The High Court of Zimbabwe has barred former Cabinet Minister Saviour Kasukuwere from contesting as an independent presidential candidate in the upcoming harmonized election, stating that he did not meet the residency requirements stipulated in the electoral law.
Kasukuwere, currently exiled in South Africa, had filed his nomination papers in June intending to contest as a presidential candidate, for the first time in his career.
His candidacy was however challenged in the courts by Lawyer cum Zanu PF activist, Lovedale Mangwana on the grounds that the politician had been living outside Zimbabwe for more than 18 months and was ineligible to contest.
In a judgement delivered earlier today, High Court judge Justice David Mangota upheld Mangwana’s contention and disqualified the former minister from the race, saying that the Zimbabwe Electoral Commission (ZEC) had erred in approving his nomination.

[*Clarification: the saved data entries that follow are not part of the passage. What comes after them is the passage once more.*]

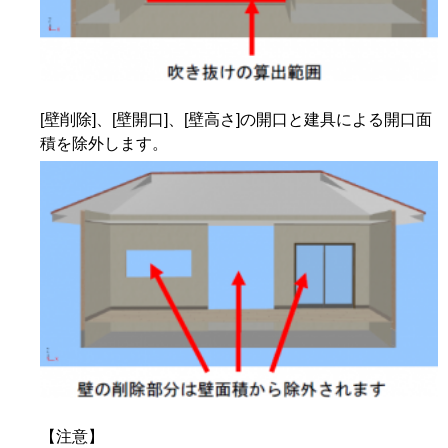
[壁削除]、[壁開口]、[壁高さ]の開口と建具による開口面
積を除外します。
【注意】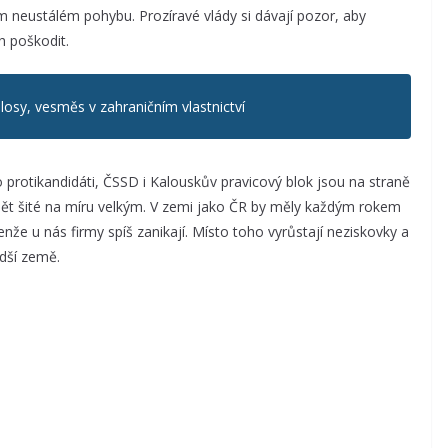
tom neustálém pohybu. Prozíravé vlády si dávají pozor, aby
h poškodit.
olosy, vesměs v zahraničním vlastnictví
 protikandidáti, ČSSD i Kalouskův pravicový blok jsou na straně
opět šité na míru velkým. V zemi jako ČR by měly každým rokem
Jenže u nás firmy spíš zanikají. Místo toho vyrůstají neziskovky a
dší země.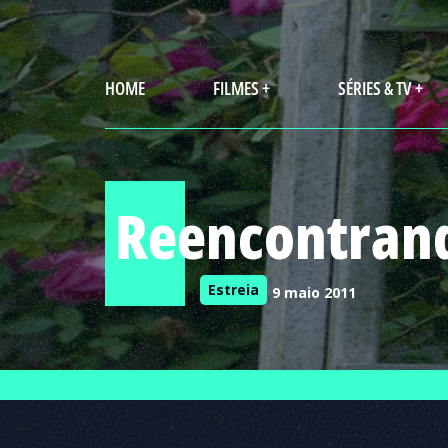
HOME
FILMES +
SÉRIES & TV +
Reencontrand
Estreia
9 maio 2011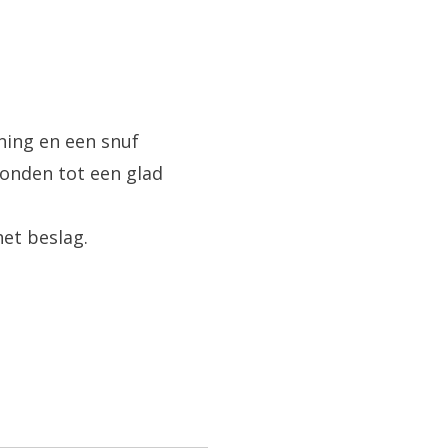
ning en een snuf
onden tot een glad
et beslag.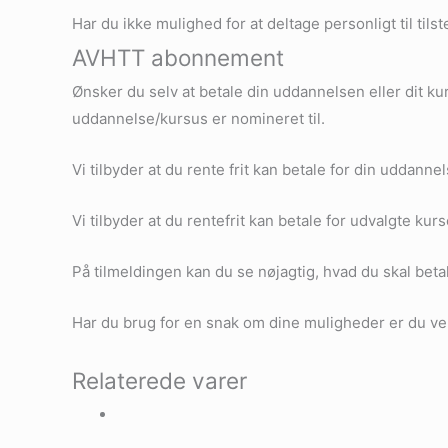
Har du ikke mulighed for at deltage personligt til ti
AVHTT abonnement
Ønsker du selv at betale din uddannelsen eller dit ku
uddannelse/kursus er nomineret til.
Vi tilbyder at du rente frit kan betale for din uddann
Vi tilbyder at du rentefrit kan betale for udvalgte ku
På tilmeldingen kan du se nøjagtig, hvad du skal beta
Har du brug for en snak om dine muligheder er du vel
Relaterede varer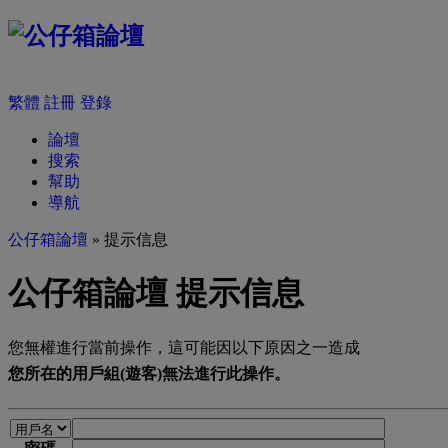
繁體
註冊
登錄
論壇
搜索
幫助
導航
公仔箱論壇
» 提示信息
公仔箱論壇 提示信息
您無權進行當前操作，這可能因以下原因之一造成
您所在的用戶組(遊客)無法進行此操作。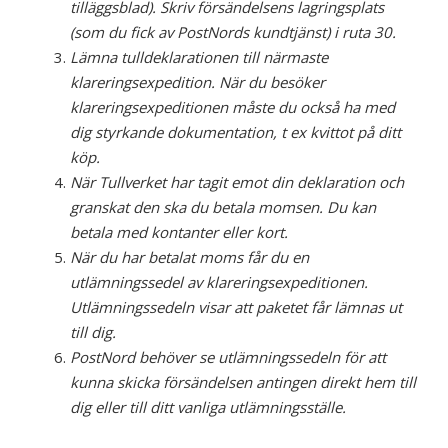
tilläggsblad). Skriv försändelsens lagringsplats
(som du fick av PostNords kundtjänst) i ruta 30.
Lämna tulldeklarationen till närmaste
klareringsexpedition. När du besöker
klareringsexpeditionen måste du också ha med
dig styrkande dokumentation, t ex kvittot på ditt
köp.
När Tullverket har tagit emot din deklaration och
granskat den ska du betala momsen. Du kan
betala med kontanter eller kort.
När du har betalat moms får du en
utlämningssedel av klareringsexpeditionen.
Utlämningssedeln visar att paketet får lämnas ut
till dig.
PostNord behöver se utlämningssedeln för att
kunna skicka försändelsen antingen direkt hem till
dig eller till ditt vanliga utlämningsställe.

Addressing the media soon after the ruling, Mangwana’s lawyer, Advocate Lewis Uriri, said:
“This is what we have always contended that one of the qualifications of a candidate for the Presidential elections is that they ought to be registered as voter, and the law is that if you are not ordinarily resident in Zimbabwe for at least 18 months, you are deemed to have ceased to be registered vote.
“And so, Mr Kasukuwere ceased, by operation of law, to be a registered voter and consequently ceased to qualify to run for the office of the President.”
A close ally of late former president Robert Mugabe, Kasukuwere was expected to draw his vote from the former ruler’s loyalists.